Tiba-tiba, Bu Nellie datang. Olivia duduk di bangku Connie, dan Connie duduk di bangku Olivia.
Siswa-siswi kelas 6E duduk di bangku masing-masing dengan tertib.
“Ini hasil ulangan kalian. Nilai tertinggi yaitu 100 diraih oleh Eve. Connie mendapat nilai tertinggi ke-
2, 98. Olivia, nilai terendah! Nilaimu 23. Kamu harus mencontoh Eve, anak baru yang hebat. Ah, ada
pengumuman. Senin depan ada kemah untuk kelas 4 dan 5. Siapkan sikat gigi, handuk, pakaian
hangat, kotak bekal dan botol minum.” Bu Nellie memberi pengumuman.
Keesokan harinya, Olivia sakit. Ia demam dan tubuhnya terasa lemas sekali. Olivia sedih. Ia takut
belum sembuh dan tidak bisa ikut kemah.
“Sebaiknya kamu istirahat dan tak masuk sekolah untuk sementara,” kata Papa. Olivia pun tidur.
Beberapa hari kemudian, Olivia belum sembuh. Namun, pada hari Minggu sebelum kemah, Olivia
mulai membaik. Jadi, mungkin ia dapat ikut kemah.
“Bangun, Olivia. Kamu sudah boleh ikut kemah. Kamu sudah sembuh. Namun, kalau kamu kurang
enak badan lapor pada guru ya,” kata Mama, membangunkannya.
“Horeee!” seru Olivia.
Ia pergi ke sekolah. Di sekolah, sudah tersedia beberapa bus. Olivia naik Bus 5 untuk 4E dan 5E.
Lalu, ia melihat Evelyn, tetapi Evelyn memakai kacamata.
“Hai, Olivia! Wah, syukurlah kamu sudah sembuh. Aku tidak dapat tempat. Bolehkah aku duduk di
sampingmu?” tanya Evelyn.
“Ya,” jawab Olivia ketus.
Akhirnya, bus sampai di tempat kemah. Lokasinya indah sekali! Udaranya sejuk. Banyak pepohonan
tinggi. Bunga berwarna merah, biru dan kuning bermekaran. Siswa-siswi kelas 4 dan 5 sangat tak
sabar.
“Kalian boleh berkeliling di sini. Ajaklah satu orang teman dari kelas masing-masing untuk pergi
bersama,” kata pemandu kemah.
“Mau bersamaku?” Evelyn mengajak Olivia.
“Aku bisa sendiri. Lebih baik sendiri daripada bersamamu,” jawab Olivia.

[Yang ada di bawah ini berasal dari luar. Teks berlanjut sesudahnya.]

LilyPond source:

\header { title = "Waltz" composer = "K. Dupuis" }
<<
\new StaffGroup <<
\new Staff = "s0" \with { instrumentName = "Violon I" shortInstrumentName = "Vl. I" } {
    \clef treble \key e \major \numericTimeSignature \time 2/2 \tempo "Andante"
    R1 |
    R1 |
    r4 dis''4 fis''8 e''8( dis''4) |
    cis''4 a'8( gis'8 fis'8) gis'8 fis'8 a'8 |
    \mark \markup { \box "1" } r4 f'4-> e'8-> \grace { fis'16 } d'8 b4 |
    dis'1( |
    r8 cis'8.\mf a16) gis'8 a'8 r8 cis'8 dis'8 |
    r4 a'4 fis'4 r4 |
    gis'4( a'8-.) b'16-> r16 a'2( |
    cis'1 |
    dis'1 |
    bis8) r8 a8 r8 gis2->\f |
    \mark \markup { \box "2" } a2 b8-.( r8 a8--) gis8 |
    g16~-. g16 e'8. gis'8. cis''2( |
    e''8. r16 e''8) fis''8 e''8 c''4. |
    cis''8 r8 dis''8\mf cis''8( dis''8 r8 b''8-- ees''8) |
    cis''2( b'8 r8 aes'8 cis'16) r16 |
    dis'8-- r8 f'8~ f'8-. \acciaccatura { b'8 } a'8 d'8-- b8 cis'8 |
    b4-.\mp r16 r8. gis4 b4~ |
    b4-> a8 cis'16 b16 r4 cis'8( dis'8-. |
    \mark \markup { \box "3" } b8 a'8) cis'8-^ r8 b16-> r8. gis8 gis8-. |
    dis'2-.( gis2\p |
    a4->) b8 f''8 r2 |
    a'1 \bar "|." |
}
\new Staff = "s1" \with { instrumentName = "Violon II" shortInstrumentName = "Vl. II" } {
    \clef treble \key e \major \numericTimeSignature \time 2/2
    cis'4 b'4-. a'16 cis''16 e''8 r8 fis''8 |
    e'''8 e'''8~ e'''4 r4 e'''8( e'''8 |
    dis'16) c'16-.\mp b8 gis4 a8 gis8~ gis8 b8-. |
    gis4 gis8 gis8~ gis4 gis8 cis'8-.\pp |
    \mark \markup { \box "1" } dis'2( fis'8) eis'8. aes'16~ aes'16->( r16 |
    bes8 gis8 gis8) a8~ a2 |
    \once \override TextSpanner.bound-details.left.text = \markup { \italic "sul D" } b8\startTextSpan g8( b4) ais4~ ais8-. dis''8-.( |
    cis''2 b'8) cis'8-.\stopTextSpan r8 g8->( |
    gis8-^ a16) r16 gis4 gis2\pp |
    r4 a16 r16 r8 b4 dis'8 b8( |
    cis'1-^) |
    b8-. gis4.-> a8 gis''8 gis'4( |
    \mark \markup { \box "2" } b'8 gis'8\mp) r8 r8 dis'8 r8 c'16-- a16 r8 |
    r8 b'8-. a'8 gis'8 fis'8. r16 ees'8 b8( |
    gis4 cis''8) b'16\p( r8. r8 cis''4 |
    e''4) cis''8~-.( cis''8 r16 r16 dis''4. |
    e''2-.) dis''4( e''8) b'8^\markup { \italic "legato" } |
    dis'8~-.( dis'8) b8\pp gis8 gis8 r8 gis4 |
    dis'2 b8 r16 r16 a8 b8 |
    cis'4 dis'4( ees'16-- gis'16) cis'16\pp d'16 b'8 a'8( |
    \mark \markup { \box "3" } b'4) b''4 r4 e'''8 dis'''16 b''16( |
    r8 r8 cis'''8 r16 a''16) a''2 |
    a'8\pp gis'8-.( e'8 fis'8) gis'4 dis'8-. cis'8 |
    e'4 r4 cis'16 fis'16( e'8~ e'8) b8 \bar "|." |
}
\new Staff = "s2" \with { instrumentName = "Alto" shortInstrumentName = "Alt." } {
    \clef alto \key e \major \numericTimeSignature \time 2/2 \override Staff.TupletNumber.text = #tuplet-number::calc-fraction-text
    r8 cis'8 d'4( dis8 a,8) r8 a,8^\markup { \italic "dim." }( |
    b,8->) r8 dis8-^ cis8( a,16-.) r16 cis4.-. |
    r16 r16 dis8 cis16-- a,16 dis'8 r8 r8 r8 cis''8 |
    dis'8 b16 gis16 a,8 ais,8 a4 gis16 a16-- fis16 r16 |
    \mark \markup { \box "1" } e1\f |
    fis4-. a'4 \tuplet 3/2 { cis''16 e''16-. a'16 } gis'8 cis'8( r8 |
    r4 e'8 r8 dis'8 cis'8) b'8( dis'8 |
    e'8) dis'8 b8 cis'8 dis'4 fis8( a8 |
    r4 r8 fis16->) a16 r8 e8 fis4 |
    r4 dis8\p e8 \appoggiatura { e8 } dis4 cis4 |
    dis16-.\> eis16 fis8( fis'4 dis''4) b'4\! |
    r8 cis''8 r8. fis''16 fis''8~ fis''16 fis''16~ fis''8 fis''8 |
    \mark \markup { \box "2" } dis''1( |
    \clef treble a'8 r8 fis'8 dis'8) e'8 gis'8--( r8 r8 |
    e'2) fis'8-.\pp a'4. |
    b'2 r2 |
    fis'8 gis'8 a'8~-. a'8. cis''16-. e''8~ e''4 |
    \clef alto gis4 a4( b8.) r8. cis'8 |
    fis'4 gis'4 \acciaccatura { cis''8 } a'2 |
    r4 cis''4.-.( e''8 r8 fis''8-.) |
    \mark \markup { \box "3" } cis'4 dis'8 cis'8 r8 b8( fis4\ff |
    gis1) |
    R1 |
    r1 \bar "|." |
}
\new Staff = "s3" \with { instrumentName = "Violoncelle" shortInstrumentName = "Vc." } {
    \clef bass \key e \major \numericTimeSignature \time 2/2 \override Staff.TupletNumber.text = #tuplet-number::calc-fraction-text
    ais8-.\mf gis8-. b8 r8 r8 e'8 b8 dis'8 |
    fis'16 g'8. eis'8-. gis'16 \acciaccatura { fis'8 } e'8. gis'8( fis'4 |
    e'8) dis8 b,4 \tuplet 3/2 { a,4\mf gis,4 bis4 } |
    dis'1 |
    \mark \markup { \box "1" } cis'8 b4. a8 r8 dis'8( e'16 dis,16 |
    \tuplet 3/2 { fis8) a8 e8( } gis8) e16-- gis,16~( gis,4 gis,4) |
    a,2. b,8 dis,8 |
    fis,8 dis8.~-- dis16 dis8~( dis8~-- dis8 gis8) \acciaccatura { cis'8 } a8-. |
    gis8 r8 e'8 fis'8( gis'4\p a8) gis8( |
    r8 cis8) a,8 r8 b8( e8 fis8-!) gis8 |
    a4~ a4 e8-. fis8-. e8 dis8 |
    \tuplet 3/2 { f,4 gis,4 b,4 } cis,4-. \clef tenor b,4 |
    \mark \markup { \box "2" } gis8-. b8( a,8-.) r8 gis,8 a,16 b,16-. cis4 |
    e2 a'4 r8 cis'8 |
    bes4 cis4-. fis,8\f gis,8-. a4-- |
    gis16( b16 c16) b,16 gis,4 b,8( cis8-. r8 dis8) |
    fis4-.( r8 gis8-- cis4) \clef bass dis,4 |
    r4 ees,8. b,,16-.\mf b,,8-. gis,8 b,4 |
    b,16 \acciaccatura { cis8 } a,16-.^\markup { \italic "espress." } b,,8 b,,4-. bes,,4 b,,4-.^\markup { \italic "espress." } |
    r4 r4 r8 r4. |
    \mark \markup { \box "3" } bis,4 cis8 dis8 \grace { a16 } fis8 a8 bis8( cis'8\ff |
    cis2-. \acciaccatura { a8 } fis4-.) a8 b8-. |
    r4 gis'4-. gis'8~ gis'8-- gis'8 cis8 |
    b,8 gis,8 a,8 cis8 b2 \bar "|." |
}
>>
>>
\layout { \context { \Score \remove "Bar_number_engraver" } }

Olivia berjalan sendirian. Ia tersesat. Tidak ada orang sama sekali di sana. Ia ketakutan. Tiba-tiba,
Olivia terjatuh.
Saat membuka mata, Olivia tiba di sebuah tenda. Di sana ada Evelyn. Evelyn tersenyum kepadanya.
“Hehe, halo!” sapa Evelyn.
“Apa yang terjadi?” tanya Olivia.
“Aku melihatmu sendirian. Kamu pingsan dan terluka. Aku membawamu ke sini untuk diobati,”
jawab Evelyn.
“Mengapa kamu menolongku? Kukira kamu sombong. Maaf, ya,” kata Olivia.
“Hah?”
“Anu- Saat aku melambai padamu dari jauh, kamu tidak membalas.”
“Haha! Aku minus. Jika menatap jauh, pandanganku kabur. Aku tak melihatmu. Senin lalu, aku lupa
membawa kacamata,” tawa Evelyn.
Olivia malu. Ia telah salah sangka. Lain kali, ia tak akan berprasangka buruk lagi.